London. Auf seinem dritten Soloalbum erzählt Brian Fallon mit viel Gefühl kleine Geschichten von Liebe, Trauer und Schmerz. Im Interview verrät der Frontmann von The Gaslight Anthem, warum ihm Trends egal sind und welchen Einfluss Bruce Springsteen auf die neue Platte hatte.

Sein 40. Geburtstag Ende Januar hat Brian Fallon ins Grübeln gebracht. "Ich denke da noch drüber nach", sagt der Sänger und Songwriter gut gelaunt im Gespräch mit der Deutschen Presse-Agentur in London.

"Ich glaube, es bedeutet, dass man jetzt erwachsen ist. Aber was heißt das? Ich frage mich: Jetzt, wo ich erwachsen bin, kann ich immer noch cool sein? Oder ist es vorbei mit dem Coolsein?"

Zwei seiner wichtigsten Fans bleiben dem Frontmann der US-Rockband The Gaslight Anthem bislang treu - seine dreijährige Tochter und sein siebenjähriger Sohn. "Er findet meine Musik cool, das haut mich um", schwärmt Fallon und lacht. "Ich weiß gar nicht, wie das passiert ist. Aber meine Witze findet er total doof." Seine Tochter finde es vor allem toll, dass er überhaupt Musik machen könne. "Sie liebt es, dass ich etwas mache und daraus ein Song wird."

Seinen Kindern hat Fallon gleich den ersten Song "When You're Ready" auf seinem neuen, dritten Soloalbum "Local Honey" gewidmet. Die melancholische Ballade über die Herausforderungen des Lebens und der Liebe bestätigt damit sozusagen Fallons Status als Erwachsener, der seinem Nachwuchs ein paar liebevolle Ratschläge ans Herz legt.

Überhaupt ist "Local Honey" ein Album, das hörbar von Herzen kommt und das sich um Herzensdinge dreht. "Es geht um mein unmittelbares Zuhause und meine Familie und mein Leben", sagt Fallon. "Aber um das Tägliche, die kleinen Dinge." Auf den Albumtitel, der sich am besten mit "Honig aus der Region" übersetzen lässt, kam Fallon durch Werbeschilder in seiner Heimatstadt New Jersey.

Es ist auch viel Herzschmerz dabei. "Am meisten fehlst du mir morgens", singt der US-Musiker in "21 Days". "Wir haben uns immer beim Kaffee unterhalten. Aber jetzt muss ich einen neuen Freund finden." Es sind kleine Geschichten von großen Gefühlen, die nahegehen und manchmal von tiefer Traurigkeit geprägt sind. "Vincent" etwa erzählt von häuslicher Gewalt und den dramatischen Folgen.
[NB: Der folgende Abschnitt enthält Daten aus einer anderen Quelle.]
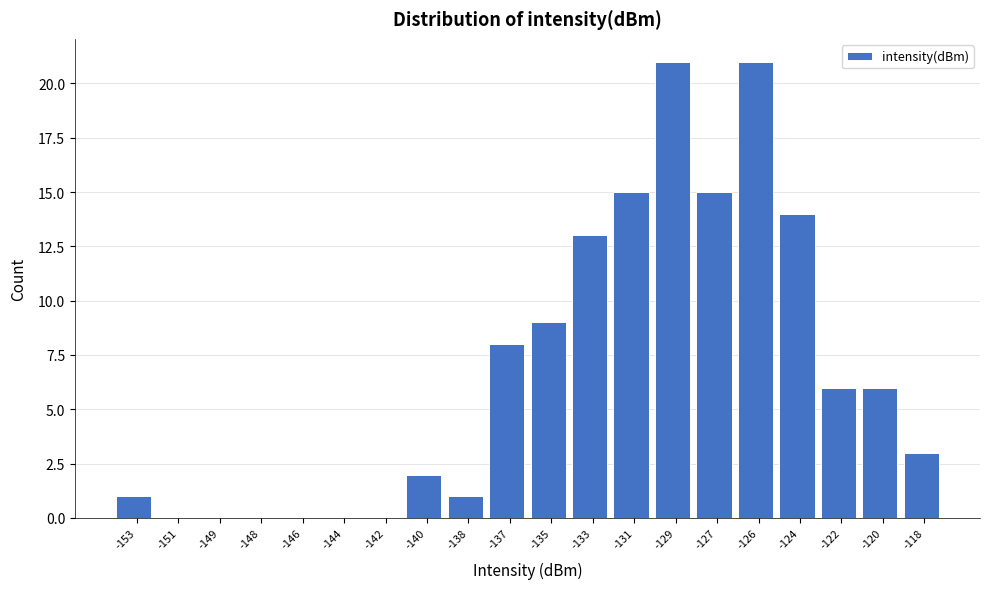

Reading left to right, list all the values displayed in this chart.

-153=1	-151=0	-149=0	-148=0	-146=0	-144=0	-142=0	-140=2	-138=1	-137=8	-135=9	-133=13	-131=15	-129=21	-127=15	-126=21	-124=14	-122=6	-120=6	-118=3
Auf "Local Honey" sind weder Popsongs noch Rockhits zu finden. "Ich versuche nicht mehr, eine Radio-Single zu machen", erklärt Fallon. "Ich hätte zwar gern eine, aber das war nicht mein Ziel." Im Trend zu bleiben, zu "den coolsten Playlisten" hinzugefügt zu werden, das sei nicht seine Sache. "Nicht dass ich das nicht gern hätte und so erfolgreich wäre, aber ich weiß, dass ich da nicht mithalten könnte."

Das sei auch eine Frage des Alters, sagt er und verweist auf die erst 18 Jahre alte Sängerin Billie Eilish. "Ich kann mit ihr nicht konkurrieren. Sie ist mir weit voraus, denn sie ist die Jugend", so Fallon. "Wenn ich versuchen würde, zu tun, was gerade angesagt ist, dann würde ich mich in meinem Alter doch zum Narren machen."
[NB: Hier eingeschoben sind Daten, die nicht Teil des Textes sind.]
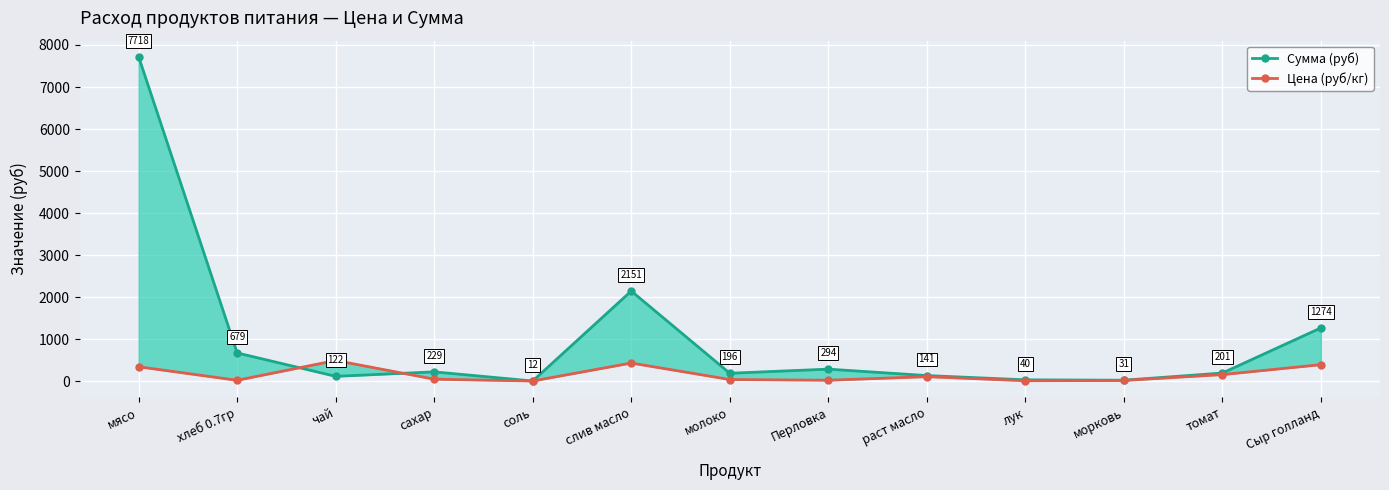

What is the label of the 8th point from the left?

Перловка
Er habe "eine Platte zum Nachdenken" angestrebt. Entsprechend findet man auf "Local Honey" keine Musik für nebenbei - es lohnt sich, aufmerksam zuzuhören. Denn so richtig entfalten sich die überwiegend ruhigen und melancholischen Songs erst, wenn man den berührenden Geschichten lauscht.

Das Album ist mit acht Songs und 30 Minuten Laufzeit relativ kurz geraten. Die Hörgewohnheiten hätten sich schließlich geändert: "Niemand setzt sich hin und hört eine Stunde lang ein Album", sagt der leidenschaftliche Musikfan Fallon. "Wenn ich also ein einstündiges Album mache, würde das niemand am Stück hören."

Zudem orientierte er sich bei der Albumlänge an Musikerkollegen wie Sturgill Simpson und Tyler Childers - sowie seinem Idol und Kumpel aus New Jersey: "Es ist Bruce Springsteens Schuld", lacht Fallon. Dessen großer Klassiker "Born To Run" von 1975 bestehe ebenfalls aus acht Liedern. "Für mich fühlt sich das gut an: vier Songs auf Seite A, vier Songs auf Seite B."